Similarly, in the UAE, both telecom operators du and e& collaborate with the vendors – Huawei, Nokia and Ericsson, among others to push the ICT development further. 

du recently announced a new collaboration with Nokia to strengthen employee skill sets and accelerate talent development initiatives in the UAE. As part of the partnership, Nokia conducts training and development programs for du workers that focus on technology competency and knowledge transfer to help them effectively respond to the increasingly complex challenges facing the digital, technology and telecommunications industries.  e& formerly Etisalat has been collaborating with Huawei Academy since 2010 as an ICT training hub for the Gulf and Middle East region.  Huawei runs the annual Seeds for the Future program where global participants develop innovations and compete for prizes in technological projects.  Huawei also holds the Tech4Good global competition that encourages young talents to explore digital technologies to address social issues.
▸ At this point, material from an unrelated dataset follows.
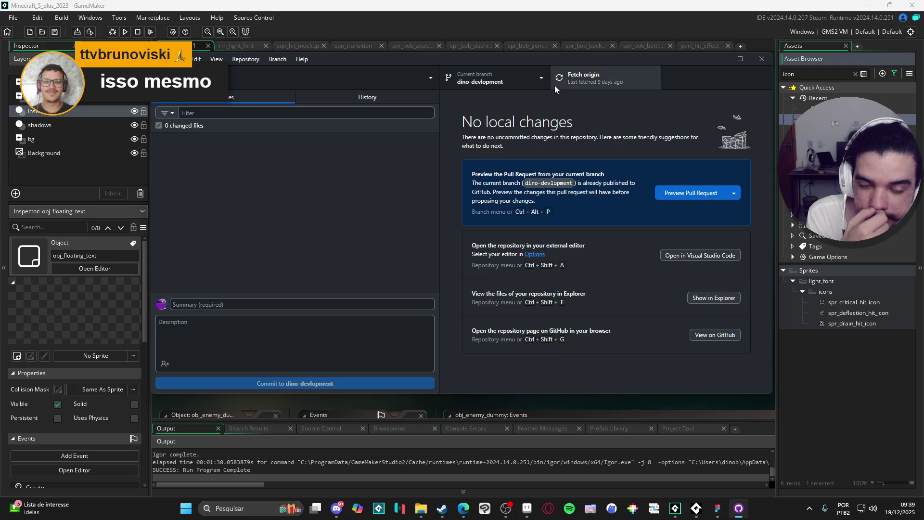
click(591, 74)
ICT specialists have become one of the most in-demand workers in the labor force. Moreover, the ICT skillset is increasingly in demand in various sectors other than ICT alone, making it a highly mobile workforce. For instance, the MENA market represents a growing gaming consumer base and a fast-developing industry whereby ICT interoperability is of supreme importance. Furthermore, in comparison, ICT specialists’ educational attainment and wages are higher than average national standards. As the ICT services subsector grows, the demand for skilled workers will be more. And importantly, the ICT sector is a vital contributor to the national economy of any country and a well-equipped workforce is the prerequisite for exploring the opportunities in the growing ICT field.
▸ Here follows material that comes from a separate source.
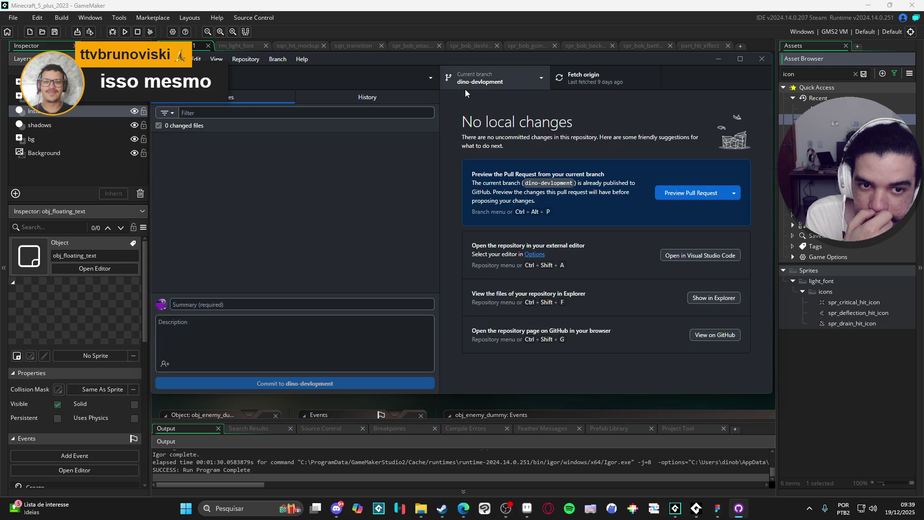
click(367, 97)
click(290, 101)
Also read: Dubai Readies Taskforce for AI to Transform Government Operations


Emerging technologies and the new occupations related to them could significantly change skills requirements, according to industry studies. This will require investment in effective lifelong learning systems and continuous training in the field of ICT for many organizations.
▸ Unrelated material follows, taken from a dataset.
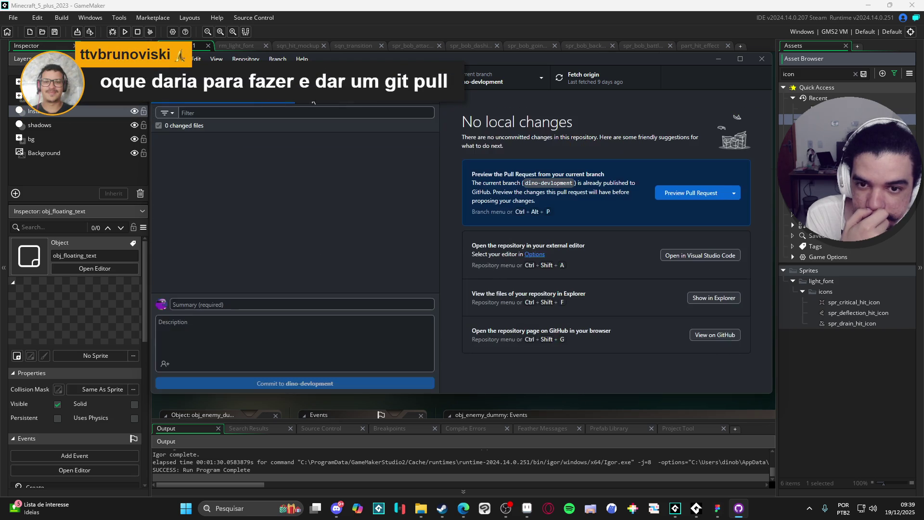
click(338, 102)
As a result of ICT skills shortages, big companies with deep pockets can hire highly skilled employees offering high salaries but this trend creates an imbalance in the talent pool with the danger of such companies absorbing all the talent.

Despite increased participation from women in recent years, ICT remains a male-dominated field. In almost every country, regardless of income level or development stage, women are under-represented in the ICT based on data available for 116 countries.

Scaling up investments in ICT education and training is of utmost importance; however, managing the return on investment (ROI) for such projects can become complex and tedious for organizations.

Also read: Huawei: Stimulating Innovation and Growth in the Digital Economy

Some Key Considerations

To address the issue of ICT workforce development, experts suggest a holistic approach that combines technical, governmental and soft-skills enhancement initiatives, including:

  • Investing in a skill forecasting anticipation system to better understand the current and future needs
  • Increase investment in post-secondary education institutions and teaching staff
  • Encourage more women to study STEM subjects and increase their participation in ICT occupations
  • Addressing skills gaps between skills acquired at universities or vocational institutions and skills demanded by industry
  • Focusing on training and education on soft skills  and promoting interdisciplinary approaches to skills development
  • Facilitating better recognition of foreign formal qualifications and work experience as well as visa processing

The latest market research projects the global digital transformation market size to reach $6.78 trillion in 2029, at a CAGR of 20.9% during the forecast period, 2022-2029. Moreover, the investment in digital transformation in the Middle East, Turkey and Africa is set to top $74 billion in 2021–2026 period, with an annual growth rate of 16%, according to global consulting firm IDC.

The ICT ecosystem must focus on addressing current and emerging workforce needs by delivering industry-driven activities, including training and reskilling workers, helping employers attract and retain talent, and promoting DEI (diversity, equity, inclusion) in the workforce.